PROBLEM
State how many lines in the items below contain the string "instrument". Give only the number.

ITEMS

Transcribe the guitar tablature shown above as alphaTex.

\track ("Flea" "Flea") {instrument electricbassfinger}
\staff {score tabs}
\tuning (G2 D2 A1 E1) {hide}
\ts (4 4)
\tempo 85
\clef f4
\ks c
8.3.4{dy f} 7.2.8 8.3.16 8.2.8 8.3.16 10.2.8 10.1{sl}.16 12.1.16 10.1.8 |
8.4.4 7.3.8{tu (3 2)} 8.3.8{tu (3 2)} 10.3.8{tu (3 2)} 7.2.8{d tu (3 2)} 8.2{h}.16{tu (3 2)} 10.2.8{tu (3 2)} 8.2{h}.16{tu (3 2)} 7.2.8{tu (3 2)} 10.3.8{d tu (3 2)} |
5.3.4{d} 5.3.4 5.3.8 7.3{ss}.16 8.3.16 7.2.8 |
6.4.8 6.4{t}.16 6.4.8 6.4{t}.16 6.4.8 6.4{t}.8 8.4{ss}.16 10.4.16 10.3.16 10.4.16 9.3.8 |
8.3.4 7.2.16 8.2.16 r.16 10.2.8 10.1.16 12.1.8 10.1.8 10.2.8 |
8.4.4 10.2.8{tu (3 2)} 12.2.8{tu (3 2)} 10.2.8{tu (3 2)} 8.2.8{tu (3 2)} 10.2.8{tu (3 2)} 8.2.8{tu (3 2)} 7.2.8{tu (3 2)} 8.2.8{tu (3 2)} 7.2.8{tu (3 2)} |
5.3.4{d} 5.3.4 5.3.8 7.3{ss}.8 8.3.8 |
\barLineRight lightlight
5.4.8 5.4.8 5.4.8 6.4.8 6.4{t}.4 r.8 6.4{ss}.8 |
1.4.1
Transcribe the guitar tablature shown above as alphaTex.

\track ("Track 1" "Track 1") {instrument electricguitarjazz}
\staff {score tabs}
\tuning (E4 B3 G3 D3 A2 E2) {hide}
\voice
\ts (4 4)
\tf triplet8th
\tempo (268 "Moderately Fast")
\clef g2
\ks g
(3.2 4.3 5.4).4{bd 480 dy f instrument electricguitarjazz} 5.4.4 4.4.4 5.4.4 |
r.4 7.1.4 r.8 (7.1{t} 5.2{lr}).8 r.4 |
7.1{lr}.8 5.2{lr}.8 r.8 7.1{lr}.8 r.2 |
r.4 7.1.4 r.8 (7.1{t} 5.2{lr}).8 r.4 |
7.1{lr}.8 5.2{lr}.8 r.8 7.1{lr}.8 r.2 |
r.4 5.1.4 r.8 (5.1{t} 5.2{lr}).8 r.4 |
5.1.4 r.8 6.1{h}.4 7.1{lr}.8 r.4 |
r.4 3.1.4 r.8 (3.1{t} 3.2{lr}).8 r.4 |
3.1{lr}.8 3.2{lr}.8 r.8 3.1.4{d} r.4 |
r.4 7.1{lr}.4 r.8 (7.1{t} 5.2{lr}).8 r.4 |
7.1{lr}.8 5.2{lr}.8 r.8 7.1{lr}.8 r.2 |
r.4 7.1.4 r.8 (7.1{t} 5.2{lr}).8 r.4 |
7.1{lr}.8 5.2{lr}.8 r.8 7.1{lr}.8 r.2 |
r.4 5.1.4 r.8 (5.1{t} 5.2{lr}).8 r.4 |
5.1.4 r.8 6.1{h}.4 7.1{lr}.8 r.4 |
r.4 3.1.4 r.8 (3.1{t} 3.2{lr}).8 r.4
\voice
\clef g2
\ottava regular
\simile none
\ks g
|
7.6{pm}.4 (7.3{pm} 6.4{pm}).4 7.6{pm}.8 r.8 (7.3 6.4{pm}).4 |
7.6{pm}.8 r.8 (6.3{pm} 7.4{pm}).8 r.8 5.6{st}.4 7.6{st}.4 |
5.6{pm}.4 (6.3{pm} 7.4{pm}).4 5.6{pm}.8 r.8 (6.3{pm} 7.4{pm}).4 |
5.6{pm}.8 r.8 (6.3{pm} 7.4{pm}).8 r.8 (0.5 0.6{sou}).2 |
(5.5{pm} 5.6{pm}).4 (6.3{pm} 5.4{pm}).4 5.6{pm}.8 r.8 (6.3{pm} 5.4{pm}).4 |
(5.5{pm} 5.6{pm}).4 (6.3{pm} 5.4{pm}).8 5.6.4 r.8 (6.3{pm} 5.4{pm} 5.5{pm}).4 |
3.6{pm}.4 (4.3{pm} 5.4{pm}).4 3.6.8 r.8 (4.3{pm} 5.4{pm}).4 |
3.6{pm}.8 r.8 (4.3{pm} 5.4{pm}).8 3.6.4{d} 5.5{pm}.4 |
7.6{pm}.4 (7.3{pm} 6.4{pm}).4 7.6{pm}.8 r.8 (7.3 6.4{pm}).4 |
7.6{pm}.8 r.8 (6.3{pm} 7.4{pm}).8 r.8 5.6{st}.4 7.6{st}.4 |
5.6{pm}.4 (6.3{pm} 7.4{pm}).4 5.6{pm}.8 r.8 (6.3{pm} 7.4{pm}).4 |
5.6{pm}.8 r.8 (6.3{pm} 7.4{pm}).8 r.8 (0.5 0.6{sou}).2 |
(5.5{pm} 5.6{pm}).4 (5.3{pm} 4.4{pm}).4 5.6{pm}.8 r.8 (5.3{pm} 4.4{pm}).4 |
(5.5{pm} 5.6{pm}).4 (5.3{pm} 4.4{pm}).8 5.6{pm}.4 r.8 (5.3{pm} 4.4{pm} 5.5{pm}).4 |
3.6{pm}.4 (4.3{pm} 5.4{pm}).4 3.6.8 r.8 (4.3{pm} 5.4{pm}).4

RESULT FOR THIS EXERCISE
3